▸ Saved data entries
··········

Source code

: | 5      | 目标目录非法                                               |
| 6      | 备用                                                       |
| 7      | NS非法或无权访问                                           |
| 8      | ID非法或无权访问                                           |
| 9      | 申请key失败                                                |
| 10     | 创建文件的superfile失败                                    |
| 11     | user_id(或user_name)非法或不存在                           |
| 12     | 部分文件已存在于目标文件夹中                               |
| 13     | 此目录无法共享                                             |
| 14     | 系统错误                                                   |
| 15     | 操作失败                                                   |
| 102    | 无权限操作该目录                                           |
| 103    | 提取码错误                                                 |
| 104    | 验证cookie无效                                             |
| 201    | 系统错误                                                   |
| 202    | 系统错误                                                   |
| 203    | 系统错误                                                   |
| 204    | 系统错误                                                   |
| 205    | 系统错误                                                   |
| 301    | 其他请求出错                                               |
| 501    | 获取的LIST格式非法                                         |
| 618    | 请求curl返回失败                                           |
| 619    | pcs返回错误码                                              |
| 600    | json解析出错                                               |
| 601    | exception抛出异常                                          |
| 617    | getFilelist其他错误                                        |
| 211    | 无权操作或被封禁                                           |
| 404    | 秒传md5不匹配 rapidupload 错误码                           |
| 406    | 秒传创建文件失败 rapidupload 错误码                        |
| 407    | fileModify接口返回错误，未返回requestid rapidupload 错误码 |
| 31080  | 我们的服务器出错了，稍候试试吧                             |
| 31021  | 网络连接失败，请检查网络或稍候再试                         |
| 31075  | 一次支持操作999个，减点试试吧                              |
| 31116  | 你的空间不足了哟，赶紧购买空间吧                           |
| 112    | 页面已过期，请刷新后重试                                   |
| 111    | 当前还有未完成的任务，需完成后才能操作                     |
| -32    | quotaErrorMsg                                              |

··········

▸ To-do item
Search the entries above for the string "rapidupload", and report each line where it occurs.

▸ Result of the task
| 404    | 秒传md5不匹配 rapidupload 错误码                           |
| 406    | 秒传创建文件失败 rapidupload 错误码                        |
| 407    | fileModify接口返回错误，未返回requestid rapidupload 错误码 |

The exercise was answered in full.